## DIRECTIONS FOR THIS TASK
Check each line of the material below for "งเสร" and copy those where it appears.

## DATA EXTRACTS

★ ★ ★ ★

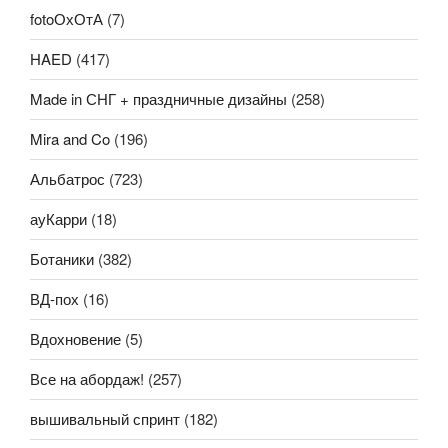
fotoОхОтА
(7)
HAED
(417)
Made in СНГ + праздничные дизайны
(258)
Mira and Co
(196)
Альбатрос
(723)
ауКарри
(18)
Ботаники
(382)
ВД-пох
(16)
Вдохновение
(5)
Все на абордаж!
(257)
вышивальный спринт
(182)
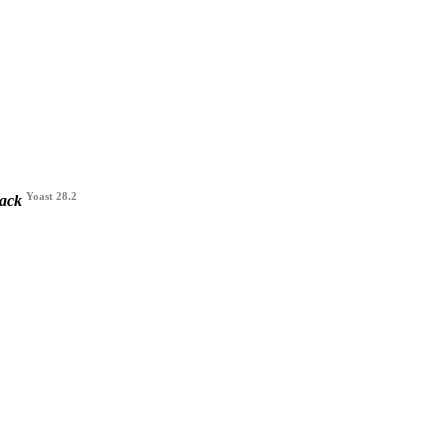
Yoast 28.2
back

★ ★ ★ ★

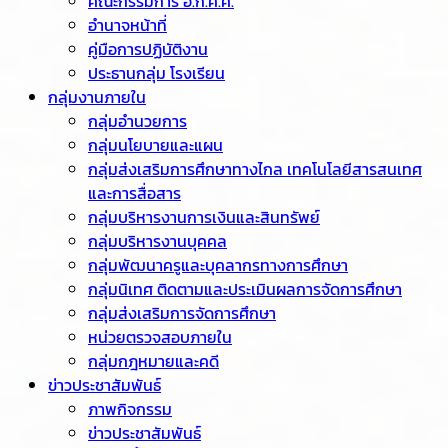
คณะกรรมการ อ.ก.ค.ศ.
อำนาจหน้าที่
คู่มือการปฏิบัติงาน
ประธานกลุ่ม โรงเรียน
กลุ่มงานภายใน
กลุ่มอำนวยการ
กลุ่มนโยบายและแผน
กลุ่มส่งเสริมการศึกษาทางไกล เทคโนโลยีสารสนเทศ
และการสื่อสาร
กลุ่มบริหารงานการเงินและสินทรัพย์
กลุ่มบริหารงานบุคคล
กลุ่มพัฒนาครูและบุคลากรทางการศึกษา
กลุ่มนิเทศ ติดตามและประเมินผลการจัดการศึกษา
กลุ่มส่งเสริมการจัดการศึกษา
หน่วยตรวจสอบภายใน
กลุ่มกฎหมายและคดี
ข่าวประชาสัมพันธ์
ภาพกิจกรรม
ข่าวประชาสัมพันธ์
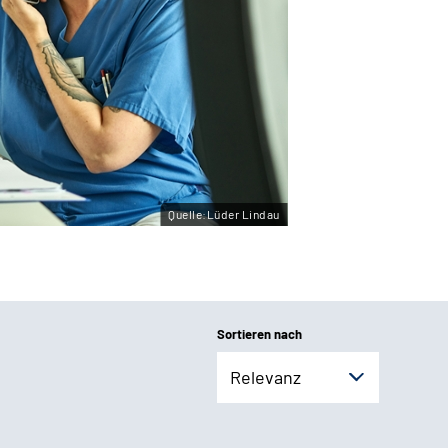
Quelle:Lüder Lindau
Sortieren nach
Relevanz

★ ★ ★ ★

## WRITTEN REPLY
กลุ่มส่งเสริมการศึกษาทางไกล เทคโนโลยีสารสนเทศ
กลุ่มส่งเสริมการจัดการศึกษา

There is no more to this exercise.